# Description of the task
Start at the line in the entries below that contains "Manages DHCP lease information and settings.", stop at the line that contains "## Error Handling", and output exactly the lines in that span, both ends included.

# Data under study

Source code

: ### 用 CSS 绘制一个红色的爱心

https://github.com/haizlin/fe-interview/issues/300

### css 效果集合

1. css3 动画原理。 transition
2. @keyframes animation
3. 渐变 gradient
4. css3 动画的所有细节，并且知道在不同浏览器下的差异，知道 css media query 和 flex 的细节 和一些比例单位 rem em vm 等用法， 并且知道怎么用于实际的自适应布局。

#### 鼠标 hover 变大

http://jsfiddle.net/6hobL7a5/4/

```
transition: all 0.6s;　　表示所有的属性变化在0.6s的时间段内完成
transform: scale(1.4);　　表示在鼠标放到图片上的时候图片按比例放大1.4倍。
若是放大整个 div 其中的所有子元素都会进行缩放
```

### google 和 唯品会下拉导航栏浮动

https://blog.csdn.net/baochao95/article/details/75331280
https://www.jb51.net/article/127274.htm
==
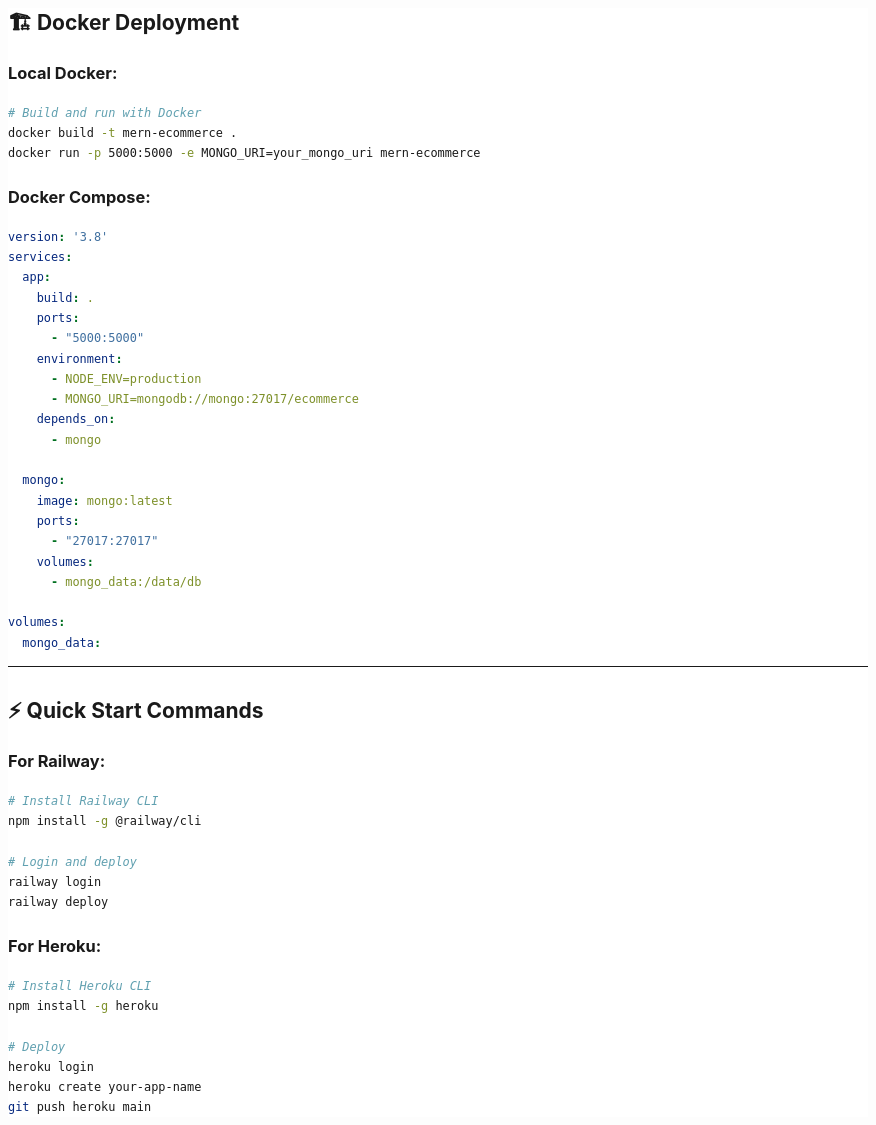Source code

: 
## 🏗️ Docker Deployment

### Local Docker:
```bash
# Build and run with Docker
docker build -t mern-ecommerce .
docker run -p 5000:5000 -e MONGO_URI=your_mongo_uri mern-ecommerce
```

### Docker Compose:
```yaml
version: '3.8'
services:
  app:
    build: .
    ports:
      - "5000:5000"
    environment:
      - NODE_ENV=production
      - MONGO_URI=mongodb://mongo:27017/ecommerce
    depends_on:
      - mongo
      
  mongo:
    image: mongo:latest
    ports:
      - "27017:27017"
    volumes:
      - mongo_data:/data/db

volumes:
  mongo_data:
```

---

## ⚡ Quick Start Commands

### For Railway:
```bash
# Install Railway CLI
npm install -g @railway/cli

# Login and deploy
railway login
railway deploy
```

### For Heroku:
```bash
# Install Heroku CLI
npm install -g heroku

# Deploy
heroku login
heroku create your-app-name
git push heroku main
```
* * *
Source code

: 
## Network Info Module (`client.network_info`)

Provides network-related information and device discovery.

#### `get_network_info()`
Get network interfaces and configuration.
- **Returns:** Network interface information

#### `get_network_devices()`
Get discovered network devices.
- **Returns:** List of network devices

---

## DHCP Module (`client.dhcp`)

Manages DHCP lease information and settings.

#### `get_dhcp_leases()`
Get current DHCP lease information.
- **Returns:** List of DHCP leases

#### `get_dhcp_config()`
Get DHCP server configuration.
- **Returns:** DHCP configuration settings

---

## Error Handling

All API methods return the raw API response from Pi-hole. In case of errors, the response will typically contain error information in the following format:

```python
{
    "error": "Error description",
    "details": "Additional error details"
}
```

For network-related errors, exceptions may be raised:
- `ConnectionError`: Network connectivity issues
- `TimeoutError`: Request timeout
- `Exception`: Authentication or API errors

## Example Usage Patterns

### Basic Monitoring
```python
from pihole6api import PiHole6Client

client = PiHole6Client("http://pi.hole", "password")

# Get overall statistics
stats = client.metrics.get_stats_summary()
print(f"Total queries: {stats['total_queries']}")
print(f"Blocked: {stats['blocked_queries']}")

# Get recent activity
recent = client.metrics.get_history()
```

# Task response
Manages DHCP lease information and settings.

#### `get_dhcp_leases()`
Get current DHCP lease information.
- **Returns:** List of DHCP leases

#### `get_dhcp_config()`
Get DHCP server configuration.
- **Returns:** DHCP configuration settings

---

## Error Handling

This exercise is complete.